To do: In the page excerpt about Where Angels Fear to Tread, which anniversary of Lynah Rink matched up with the 2016-17 season?

Page excerpt:
So everybody just follow me
'Cause we need a little controversy
'Cause it feels so empty without me
The first pre-season in a half-decade passes without a countdown to the impending seasons from Where Angels Fear to Tread. This is a product of neither neglect nor oversight. It is our contributors’s design.
Last season was the last season of Where Angels Fear to Tread. Our contributors plotted this course before even the first puck-drop of the 2015-16 season. The 2016-17 season was magical and fitting for our last in all the moments that it gave the Lynah Faithful and us.
That season perfectly aligned with the 60th anniversary of Lynah Rink, 45th anniversary of modern women’s hockey at Cornell University, and the 100th team to represent Cornell University in intercollegiate hockey as last season’s 100-day countdown reminded the Faithful. It also was our fifth year covering our beloved program. This writer with a proclivity for moments accepted the fate of this vivid symbol.
This contributor brings fingertips to keyboard to sign off on his role in this enterprise. Where Angels Fear to Tread always aspired to give historical, institutional, and human context to the stories that it told. The context of the story of Where Angels Fear to Tread is your captive.
This piece is not to offer a subjective gloss of that tale, but instead to offer to our readers a sense of place in the role that being Where Angels Fear to Tread has played in our life for half of a decade.

Material shown:
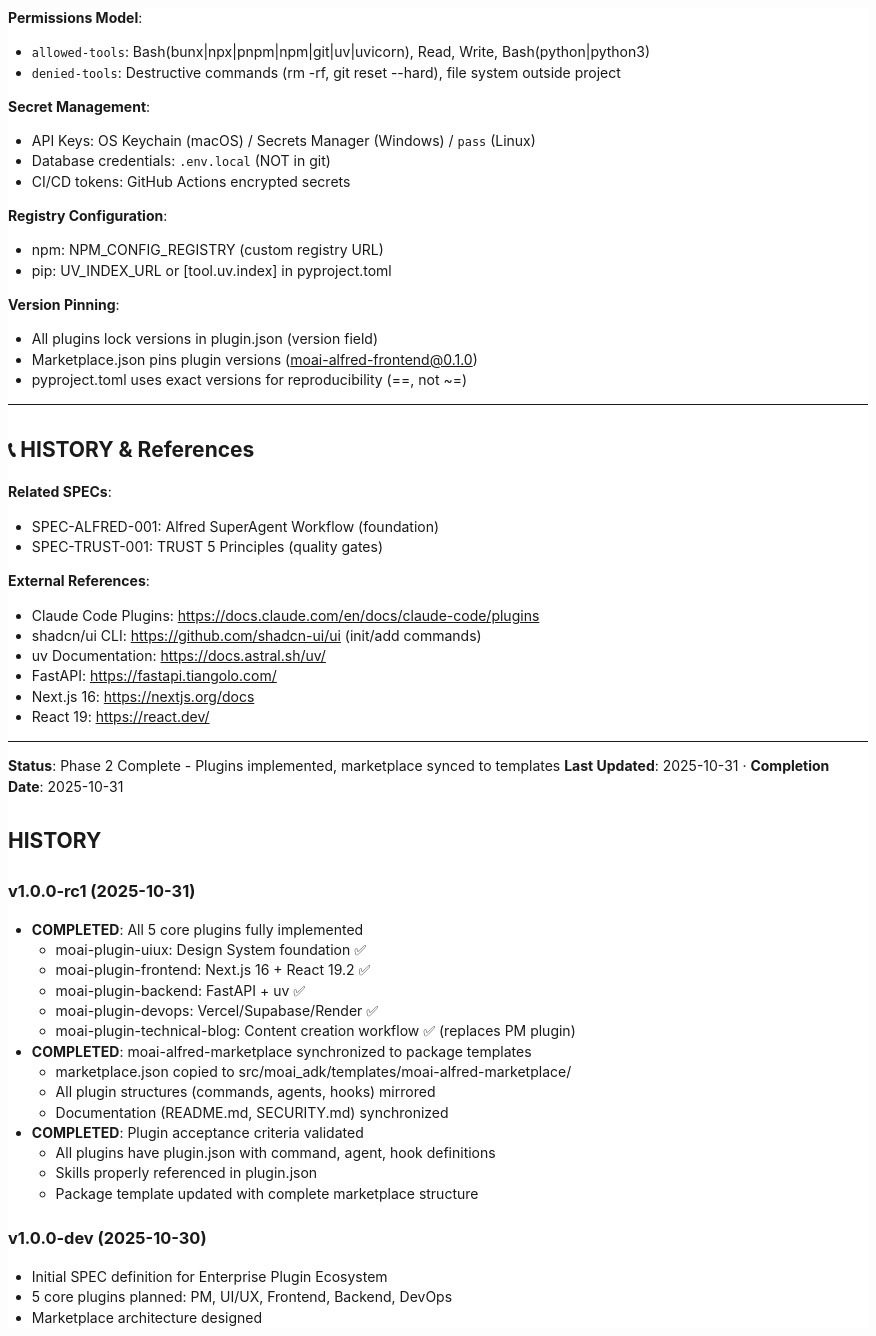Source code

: **Permissions Model**:

- `allowed-tools`: Bash(bunx|npx|pnpm|npm|git|uv|uvicorn), Read, Write, Bash(python|python3)
- `denied-tools`: Destructive commands (rm -rf, git reset --hard), file system outside project

**Secret Management**:

- API Keys: OS Keychain (macOS) / Secrets Manager (Windows) / `pass` (Linux)
- Database credentials: `.env.local` (NOT in git)
- CI/CD tokens: GitHub Actions encrypted secrets

**Registry Configuration**:

- npm: NPM_CONFIG_REGISTRY (custom registry URL)
- pip: UV_INDEX_URL or [tool.uv.index] in pyproject.toml

**Version Pinning**:

- All plugins lock versions in plugin.json (version field)
- Marketplace.json pins plugin versions (moai-alfred-frontend@0.1.0)
- pyproject.toml uses exact versions for reproducibility (==, not ~=)

---

## 📞 HISTORY & References

**Related SPECs**:

- SPEC-ALFRED-001: Alfred SuperAgent Workflow (foundation)
- SPEC-TRUST-001: TRUST 5 Principles (quality gates)

**External References**:

- Claude Code Plugins: https://docs.claude.com/en/docs/claude-code/plugins
- shadcn/ui CLI: https://github.com/shadcn-ui/ui (init/add commands)
- uv Documentation: https://docs.astral.sh/uv/
- FastAPI: https://fastapi.tiangolo.com/
- Next.js 16: https://nextjs.org/docs
- React 19: https://react.dev/

---

**Status**: Phase 2 Complete - Plugins implemented, marketplace synced to templates
**Last Updated**: 2025-10-31 · **Completion Date**: 2025-10-31

## HISTORY

### v1.0.0-rc1 (2025-10-31)
- **COMPLETED**: All 5 core plugins fully implemented
  - moai-plugin-uiux: Design System foundation ✅
  - moai-plugin-frontend: Next.js 16 + React 19.2 ✅
  - moai-plugin-backend: FastAPI + uv ✅
  - moai-plugin-devops: Vercel/Supabase/Render ✅
  - moai-plugin-technical-blog: Content creation workflow ✅ (replaces PM plugin)
- **COMPLETED**: moai-alfred-marketplace synchronized to package templates
  - marketplace.json copied to src/moai_adk/templates/moai-alfred-marketplace/
  - All plugin structures (commands, agents, hooks) mirrored
  - Documentation (README.md, SECURITY.md) synchronized
- **COMPLETED**: Plugin acceptance criteria validated
  - All plugins have plugin.json with command, agent, hook definitions
  - Skills properly referenced in plugin.json
  - Package template updated with complete marketplace structure

### v1.0.0-dev (2025-10-30)
- Initial SPEC definition for Enterprise Plugin Ecosystem
- 5 core plugins planned: PM, UI/UX, Frontend, Backend, DevOps
- Marketplace architecture designed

Solution: The 60th anniversary.